- Interactive map of the Arnford Farmhouse area

General information
- Architectural style: West Riding vernacular / Post-Restoration
- Location: Hellifield, North Yorkshire, England
- Coordinates: 54°00′08″N 2°15′04″W﻿ / ﻿54.0023°N 2.2510°W
- Grid position: SD 83642 56279
- Construction started: c. 1700

Technical details
- Material: Stone rubble with millstone grit dressings and stone slate roof

= Arnford Farmhouse =

Listed building in North Yorkshire, England

Arnford Farmhouse is a historic c. 1700 country house and Grade II* listed building situated in the parish of Hellifield, within the county of North Yorkshire, England.

The building is notable for its unusual design as a pair of semi-detached, mirror-image residences constructed under a single long roof structure—a rarity in contemporary Yorkshire Dales domestic architecture. Architectural historian Nikolaus Pevsner described Arnford Farmhouse as "a very remarkable building".

== History ==
=== Monastic origins ===
The settlement of Arnford (historically recorded as Arneforde) dates back to the medieval era, taking its name from the Old English for an eagle's river crossing. In the 12th century, the grange and pasture lands at Arnford belonged to the Cistercian monks of nearby Sawley Abbey, who farmed the estate until the Dissolution of the Monasteries in 1536.

=== 18th-century construction and dual tenure ===
The present farmhouse was built in approximately 1700 as two distinct, semi-detached dwellings designed symmetrically around a shared center axis. Agrarian historian Joan Thirsk noted that this mirrored layout strongly suggests the property was custom-built to accommodate two joint co-heirs dividing an inherited estate while sharing unified farm infrastructure.

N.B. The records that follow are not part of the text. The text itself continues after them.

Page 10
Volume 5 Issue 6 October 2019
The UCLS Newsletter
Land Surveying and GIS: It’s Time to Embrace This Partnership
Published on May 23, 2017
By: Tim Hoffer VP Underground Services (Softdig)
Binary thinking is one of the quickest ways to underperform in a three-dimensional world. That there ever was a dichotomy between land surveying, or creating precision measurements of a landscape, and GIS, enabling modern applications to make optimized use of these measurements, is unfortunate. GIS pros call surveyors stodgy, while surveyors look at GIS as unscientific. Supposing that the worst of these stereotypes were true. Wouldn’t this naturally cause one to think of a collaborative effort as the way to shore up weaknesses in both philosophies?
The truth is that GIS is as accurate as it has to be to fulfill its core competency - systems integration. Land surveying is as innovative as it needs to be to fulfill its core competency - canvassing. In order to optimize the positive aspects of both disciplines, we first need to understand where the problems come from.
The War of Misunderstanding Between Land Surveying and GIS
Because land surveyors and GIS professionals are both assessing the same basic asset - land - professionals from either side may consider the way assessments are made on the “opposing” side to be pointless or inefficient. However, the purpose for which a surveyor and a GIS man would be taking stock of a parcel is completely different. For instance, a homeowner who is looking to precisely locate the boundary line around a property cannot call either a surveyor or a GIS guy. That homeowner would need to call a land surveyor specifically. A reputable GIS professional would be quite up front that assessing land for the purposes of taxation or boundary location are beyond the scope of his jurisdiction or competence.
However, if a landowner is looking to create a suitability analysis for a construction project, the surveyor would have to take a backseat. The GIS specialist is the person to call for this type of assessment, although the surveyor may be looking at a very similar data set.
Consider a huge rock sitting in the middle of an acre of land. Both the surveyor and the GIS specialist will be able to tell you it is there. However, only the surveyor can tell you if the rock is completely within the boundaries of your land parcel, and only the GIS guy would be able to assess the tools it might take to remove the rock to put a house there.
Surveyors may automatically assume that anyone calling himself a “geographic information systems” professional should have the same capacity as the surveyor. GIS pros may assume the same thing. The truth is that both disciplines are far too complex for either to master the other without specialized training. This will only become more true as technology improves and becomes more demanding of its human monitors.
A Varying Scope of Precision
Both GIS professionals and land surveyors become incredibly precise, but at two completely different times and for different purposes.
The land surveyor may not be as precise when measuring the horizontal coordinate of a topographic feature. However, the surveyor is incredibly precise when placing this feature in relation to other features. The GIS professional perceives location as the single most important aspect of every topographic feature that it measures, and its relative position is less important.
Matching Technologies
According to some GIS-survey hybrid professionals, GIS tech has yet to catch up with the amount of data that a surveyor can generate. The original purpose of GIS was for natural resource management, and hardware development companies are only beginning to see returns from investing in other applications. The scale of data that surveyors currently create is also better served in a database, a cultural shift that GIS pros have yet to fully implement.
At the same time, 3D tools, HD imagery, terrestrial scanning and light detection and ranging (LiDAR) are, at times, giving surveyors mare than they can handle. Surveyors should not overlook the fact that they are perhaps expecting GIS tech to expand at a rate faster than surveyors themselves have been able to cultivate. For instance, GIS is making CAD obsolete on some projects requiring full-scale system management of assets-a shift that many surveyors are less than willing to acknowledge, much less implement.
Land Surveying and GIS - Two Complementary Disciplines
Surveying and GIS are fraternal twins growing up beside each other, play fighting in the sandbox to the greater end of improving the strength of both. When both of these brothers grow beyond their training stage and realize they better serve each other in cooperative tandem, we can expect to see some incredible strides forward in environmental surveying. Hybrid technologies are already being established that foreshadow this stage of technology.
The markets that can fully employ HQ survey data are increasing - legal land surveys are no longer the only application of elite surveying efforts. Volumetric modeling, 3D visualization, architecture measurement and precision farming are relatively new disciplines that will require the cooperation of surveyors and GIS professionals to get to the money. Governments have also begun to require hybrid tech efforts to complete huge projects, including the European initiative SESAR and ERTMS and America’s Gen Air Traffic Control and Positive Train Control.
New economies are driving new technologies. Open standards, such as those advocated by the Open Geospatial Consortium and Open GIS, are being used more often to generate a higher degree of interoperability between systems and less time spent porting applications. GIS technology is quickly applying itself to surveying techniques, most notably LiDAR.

In the 20th century, the partition was removed and the two dwellings were integrated into a single unified farmhouse.

=== Listing status ===
On 20 February 1958, Arnford Farmhouse was awarded Grade II* listed status by Historic England (List Entry 1317061), placing it among the top 5.8% of listed structures in England due to its high architectural significance and regional vernacular craftsmanship.

== Architecture ==
=== Structure and layout ===
Arnford Farmhouse is constructed of coursed local stone with fine millstone grit ashlar dressings, a stone slate roof, and stone coped gables fitted with carved kneelers. The building spans eight bays across two storeys.

=== Exterior features ===
The symmetrical facade reflects its mirror-image plan, each former house possesses a central doorway featuring a moulded stone surround, a pulvinated frieze, and a heavy moulded drip hood. The fenestration: on the facade features classic post-Restoration cross-windows framed with hood moulds. On the roofline there are gabled dormer windows featuring chamfered stone mullions, kneelers, and carved spike finials.

=== Interior ===
The interior retains a substantial historic inglenook fireplace and traditional timber framing dating to the original c. 1700 build.